Holly Dublin, Senior Associate at the International Institute for Environment and Development, and a Senior Advisor to IUCN’s Regional Office for Eastern and Southern Africa

For more than three decades, Dr Holly Dublin has worked as a practitioner in the field of sustainability - linking the inherent values of biodiversity and ecosystem services to human livelihoods and well-being. She began as an African systems ecologist and over the course of her career has become a global expert in community-based conservation, governance and collaborative management approaches; the international trade and use of wild species of animals and plants; long-term ecological monitoring; measuring and valuing corporate impacts and dependencies on natural and social capital; strategic planning, programme implementation and evaluation in the conservation and development sectors. She has mentored young professionals across the developing world throughout her career. Holly is currently a Senior Associate at the International Institute for Environment and Development and a Senior Advisor to IUCN’s Regional Office for Eastern and Southern Africa. She is also on the Steering Committee of IUCN’s Sustainable Use and Livelihoods Specialist Group, having served as the Chair of the IUCN African Elephant Specialist Group for 26 years and on the Governing Council of IUCN as the elected Chair of the IUCN Species Survival Commission.  She participated in the development of the “Beyond Enforcement” initiative and is one of the designers and implementers of the “Local Communities: First Line of Defence Against Illegal Wildlife Trade” (FLoD) approach.
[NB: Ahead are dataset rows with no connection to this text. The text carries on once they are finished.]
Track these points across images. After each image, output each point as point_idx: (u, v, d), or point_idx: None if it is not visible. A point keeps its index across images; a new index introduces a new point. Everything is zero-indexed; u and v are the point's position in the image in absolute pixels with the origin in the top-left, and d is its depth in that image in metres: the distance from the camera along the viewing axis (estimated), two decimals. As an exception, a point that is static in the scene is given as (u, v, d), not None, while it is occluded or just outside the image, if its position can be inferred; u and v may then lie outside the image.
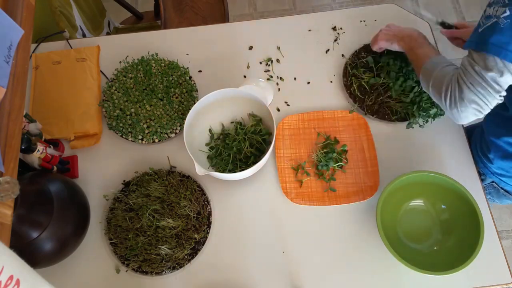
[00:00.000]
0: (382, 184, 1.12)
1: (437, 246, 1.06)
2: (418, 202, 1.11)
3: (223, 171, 1.11)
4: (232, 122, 1.18)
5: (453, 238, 1.05)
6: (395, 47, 1.15)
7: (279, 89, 1.28)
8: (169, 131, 1.18)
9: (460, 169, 1.15)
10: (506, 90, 0.88)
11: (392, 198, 1.06)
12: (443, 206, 1.09)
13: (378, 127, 1.21)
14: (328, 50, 1.32)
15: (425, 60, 1.03)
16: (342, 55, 1.31)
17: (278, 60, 1.32)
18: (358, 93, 1.22)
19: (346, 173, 1.15)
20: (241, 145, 1.12)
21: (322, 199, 1.12)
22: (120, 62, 1.30)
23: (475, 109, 0.90)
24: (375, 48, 1.20)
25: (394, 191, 1.05)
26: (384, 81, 1.21)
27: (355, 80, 1.23)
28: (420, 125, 1.18)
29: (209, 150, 1.16)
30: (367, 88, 1.22)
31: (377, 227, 1.00)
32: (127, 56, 1.31)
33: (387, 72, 1.22)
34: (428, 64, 1.01)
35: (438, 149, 1.18)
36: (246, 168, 1.04)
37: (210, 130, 1.18)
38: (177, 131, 1.19)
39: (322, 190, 1.14)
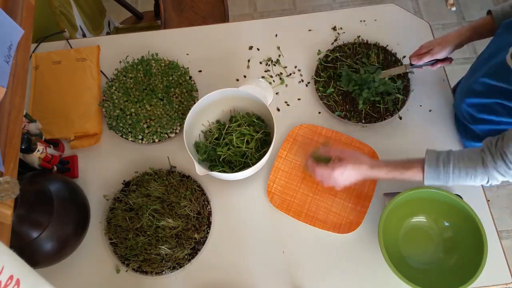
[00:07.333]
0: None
1: (438, 264, 1.05)
2: (420, 219, 1.10)
3: (223, 171, 1.10)
4: (231, 118, 1.18)
5: (455, 257, 1.03)
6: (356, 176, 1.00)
7: (278, 90, 1.28)
8: (169, 131, 1.18)
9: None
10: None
11: (394, 214, 1.05)
12: (446, 224, 1.07)
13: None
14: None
15: (417, 168, 0.94)
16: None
17: (278, 60, 1.32)
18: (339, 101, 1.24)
19: (334, 201, 1.13)
20: (241, 144, 1.12)
21: (300, 213, 1.11)
22: (120, 62, 1.30)
23: None
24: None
25: (397, 207, 1.04)
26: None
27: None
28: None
29: (209, 148, 1.16)
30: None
31: (378, 242, 0.99)
32: (127, 56, 1.31)
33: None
34: (430, 168, 0.93)
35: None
36: (246, 168, 1.04)
37: (210, 130, 1.17)
38: (177, 131, 1.19)
39: (304, 205, 1.12)
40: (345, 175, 0.99)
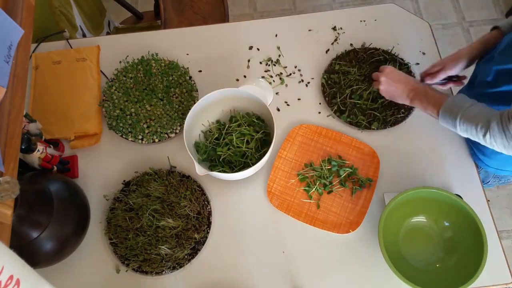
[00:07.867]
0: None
1: (439, 264, 1.05)
2: (420, 219, 1.10)
3: (223, 171, 1.10)
4: (231, 118, 1.18)
5: (455, 257, 1.03)
6: (398, 101, 1.11)
7: (278, 90, 1.28)
8: (169, 131, 1.18)
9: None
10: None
11: (394, 214, 1.04)
12: (446, 224, 1.07)
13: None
14: (328, 50, 1.32)
15: (442, 100, 0.98)
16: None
17: (278, 60, 1.32)
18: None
19: (334, 201, 1.13)
20: (241, 144, 1.12)
21: (300, 213, 1.11)
22: (120, 62, 1.30)
23: None
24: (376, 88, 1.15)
25: (397, 207, 1.04)
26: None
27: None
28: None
29: (209, 148, 1.16)
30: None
31: (378, 242, 0.99)
32: (127, 56, 1.31)
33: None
34: (448, 105, 0.96)
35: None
36: (246, 168, 1.04)
37: (210, 130, 1.17)
38: (177, 131, 1.19)
39: (304, 205, 1.12)
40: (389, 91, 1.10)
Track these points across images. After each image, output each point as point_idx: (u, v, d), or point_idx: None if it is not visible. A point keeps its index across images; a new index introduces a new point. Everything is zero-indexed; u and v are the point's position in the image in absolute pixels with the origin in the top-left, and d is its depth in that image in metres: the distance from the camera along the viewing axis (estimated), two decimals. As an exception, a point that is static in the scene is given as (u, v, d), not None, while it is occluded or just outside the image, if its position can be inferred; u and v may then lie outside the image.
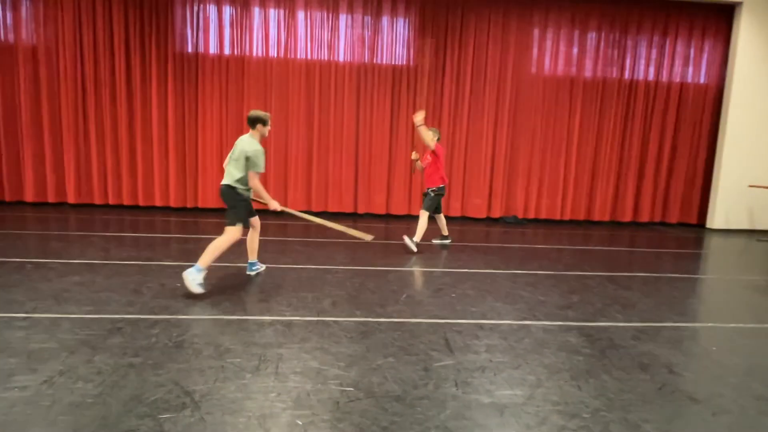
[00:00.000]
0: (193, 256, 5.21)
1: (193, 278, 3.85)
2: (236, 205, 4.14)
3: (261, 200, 4.34)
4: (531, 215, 9.57)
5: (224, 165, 4.24)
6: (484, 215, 9.49)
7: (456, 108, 9.16)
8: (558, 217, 9.59)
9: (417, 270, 5.10)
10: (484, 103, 9.17)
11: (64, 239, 5.94)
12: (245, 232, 4.37)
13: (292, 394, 2.41)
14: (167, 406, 2.25)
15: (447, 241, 6.65)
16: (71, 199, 8.78)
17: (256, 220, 4.51)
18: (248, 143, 4.09)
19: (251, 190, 4.21)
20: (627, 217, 9.68)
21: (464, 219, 9.38)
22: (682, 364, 2.98)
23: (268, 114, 4.24)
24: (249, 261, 4.65)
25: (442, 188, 6.23)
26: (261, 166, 4.12)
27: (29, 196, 8.73)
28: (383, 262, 5.37)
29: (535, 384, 2.62)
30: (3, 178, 8.69)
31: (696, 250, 7.48)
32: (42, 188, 8.78)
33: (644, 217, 9.71)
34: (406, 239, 6.04)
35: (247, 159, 4.04)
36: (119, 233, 6.54)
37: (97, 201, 8.87)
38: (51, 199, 8.79)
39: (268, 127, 4.27)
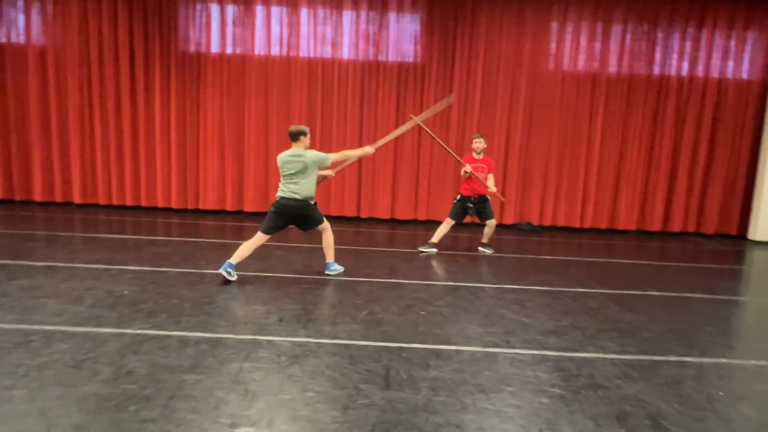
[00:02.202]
0: (162, 261, 4.96)
1: (336, 270, 4.71)
2: (315, 211, 4.54)
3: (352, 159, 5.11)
4: (547, 222, 8.87)
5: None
6: (496, 222, 8.85)
7: (466, 107, 8.62)
8: (577, 224, 8.85)
9: (394, 281, 4.63)
10: (496, 102, 8.58)
11: (45, 240, 5.84)
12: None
13: (169, 435, 2.02)
14: (15, 445, 1.91)
15: (434, 250, 6.14)
16: (77, 199, 8.82)
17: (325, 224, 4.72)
18: (306, 153, 4.36)
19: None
20: (656, 226, 8.82)
21: (475, 225, 8.77)
22: (673, 415, 2.38)
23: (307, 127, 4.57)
24: (230, 261, 4.33)
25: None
26: (327, 156, 4.49)
27: (37, 196, 8.83)
28: (363, 272, 4.93)
29: (473, 435, 2.12)
30: (13, 178, 8.83)
31: (733, 265, 6.63)
32: (49, 188, 8.87)
33: (676, 227, 8.81)
34: (481, 249, 6.30)
35: (317, 162, 4.39)
36: (104, 234, 6.40)
37: (102, 201, 8.87)
38: (58, 199, 8.86)
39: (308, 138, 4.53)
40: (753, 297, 5.03)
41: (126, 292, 3.89)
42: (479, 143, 6.04)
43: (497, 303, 4.08)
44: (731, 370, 2.96)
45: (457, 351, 3.02)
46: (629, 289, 4.78)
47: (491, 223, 6.23)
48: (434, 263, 5.57)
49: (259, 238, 4.46)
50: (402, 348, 3.02)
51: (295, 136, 4.41)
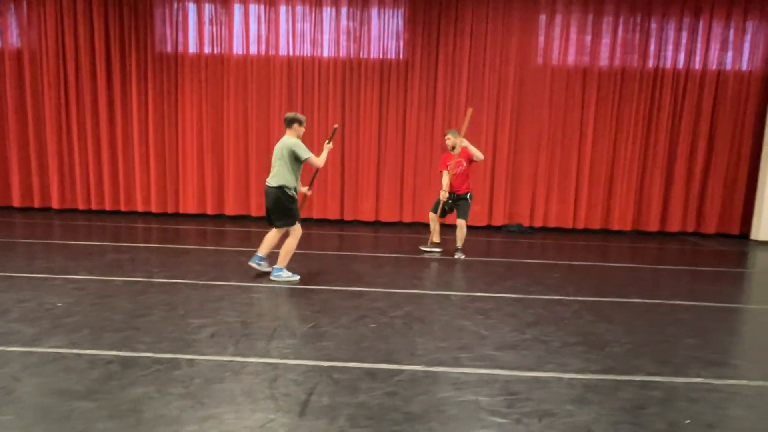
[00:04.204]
0: (115, 269, 4.72)
1: (282, 276, 4.40)
2: (289, 207, 4.34)
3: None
4: (538, 223, 8.52)
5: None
6: (484, 223, 8.54)
7: (451, 104, 8.30)
8: (570, 225, 8.48)
9: (355, 289, 4.33)
10: (483, 98, 8.25)
11: (4, 247, 5.62)
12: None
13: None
14: None
15: (437, 250, 6.17)
16: (55, 204, 8.66)
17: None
18: (286, 139, 4.31)
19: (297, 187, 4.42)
20: (653, 227, 8.42)
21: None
22: (625, 449, 2.06)
23: (303, 116, 4.48)
24: (257, 254, 4.60)
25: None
26: (307, 151, 4.33)
27: (16, 201, 8.68)
28: (325, 279, 4.64)
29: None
30: (-9, 184, 8.69)
31: (730, 268, 6.23)
32: (28, 193, 8.71)
33: (674, 227, 8.40)
34: (458, 256, 5.86)
35: (292, 152, 4.24)
36: (70, 241, 6.19)
37: (81, 206, 8.70)
38: (37, 204, 8.71)
39: (303, 128, 4.46)
40: (747, 304, 4.65)
41: (59, 304, 3.64)
42: (450, 140, 5.80)
43: (459, 313, 3.77)
44: (705, 391, 2.61)
45: (396, 370, 2.71)
46: (610, 295, 4.44)
47: (461, 224, 5.88)
48: (406, 269, 5.26)
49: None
50: (335, 367, 2.72)
51: (288, 123, 4.36)
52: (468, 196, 5.90)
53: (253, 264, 4.58)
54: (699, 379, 2.75)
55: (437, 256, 5.95)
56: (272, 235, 4.56)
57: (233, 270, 4.86)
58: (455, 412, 2.29)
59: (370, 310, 3.75)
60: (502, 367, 2.80)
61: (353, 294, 4.19)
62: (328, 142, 4.63)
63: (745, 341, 3.59)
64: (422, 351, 3.00)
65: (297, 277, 4.53)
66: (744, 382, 2.74)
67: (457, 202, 5.90)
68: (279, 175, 4.27)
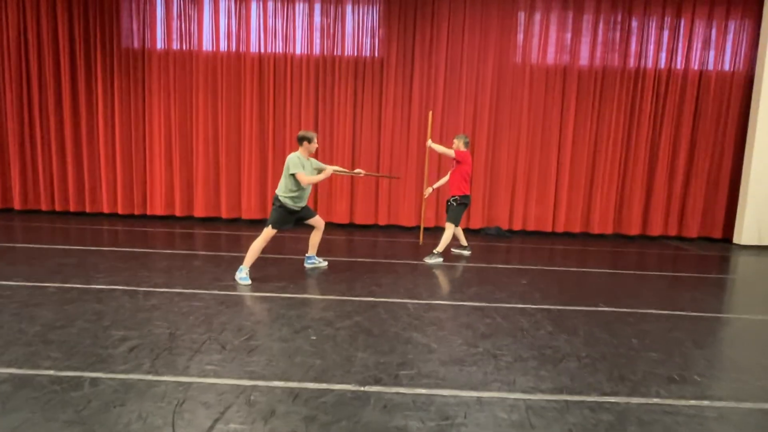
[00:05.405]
0: (54, 274, 4.43)
1: (239, 275, 4.40)
2: (274, 210, 4.56)
3: (344, 172, 5.20)
4: (517, 227, 8.29)
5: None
6: (462, 226, 8.27)
7: (427, 104, 8.06)
8: (549, 229, 8.27)
9: (305, 296, 4.07)
10: (460, 98, 8.03)
11: (-54, 251, 5.33)
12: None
13: None
14: None
15: (467, 252, 6.16)
16: (17, 205, 8.34)
17: (318, 220, 4.95)
18: (291, 154, 4.54)
19: (296, 200, 4.56)
20: (634, 230, 8.22)
21: (439, 230, 8.21)
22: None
23: (314, 133, 4.76)
24: (307, 255, 5.13)
25: (466, 197, 5.79)
26: (296, 167, 4.45)
27: (-23, 203, 8.36)
28: (277, 286, 4.37)
29: None
30: (-49, 184, 8.36)
31: (709, 273, 6.02)
32: (-11, 194, 8.39)
33: (655, 230, 8.21)
34: (427, 260, 5.64)
35: (287, 166, 4.48)
36: (19, 244, 5.89)
37: (44, 207, 8.38)
38: (-2, 205, 8.39)
39: (315, 144, 4.61)
40: (721, 312, 4.43)
41: (-23, 313, 3.36)
42: (455, 143, 5.84)
43: (412, 323, 3.51)
44: (661, 413, 2.37)
45: (324, 390, 2.45)
46: (577, 303, 4.20)
47: (446, 226, 5.83)
48: (368, 274, 5.00)
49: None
50: (256, 387, 2.46)
51: (298, 141, 4.60)
52: (452, 200, 5.82)
53: (307, 265, 5.09)
54: (657, 399, 2.51)
55: (467, 255, 6.20)
56: (312, 236, 5.03)
57: (182, 276, 4.59)
58: (375, 441, 2.04)
59: (316, 321, 3.49)
60: (442, 386, 2.55)
61: (303, 302, 3.93)
62: (324, 170, 4.80)
63: (713, 355, 3.35)
64: (359, 367, 2.74)
65: (247, 282, 4.33)
66: (706, 402, 2.51)
67: (449, 204, 5.95)
68: (280, 184, 4.57)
As an active proponent for building community voice, Holly has been deeply engaged in helping establish the Rural Communities Working Group of CITES and is one of the authors of “Wild Life Wild Livelihoods”.   

Akshay Vishwanath, Senior Programme Officer, IUCN Eastern and Southern Africa Regional Office 

Akshay Vishwanath is a Senior Programme Officer with the Conservation Areas and Species Programme of IUCN’s Eastern and Southern Africa Regional Office. Akshay has over 10 years of wide-ranging experience in sustainable development, biodiversity, environmental awareness, community conservation and natural resource management, particularly in Eastern and Southern Africa. Akshay strives to find solutions to environmental challenges that are both socio-economically viable and beneficial to ecosystem health and biodiversity.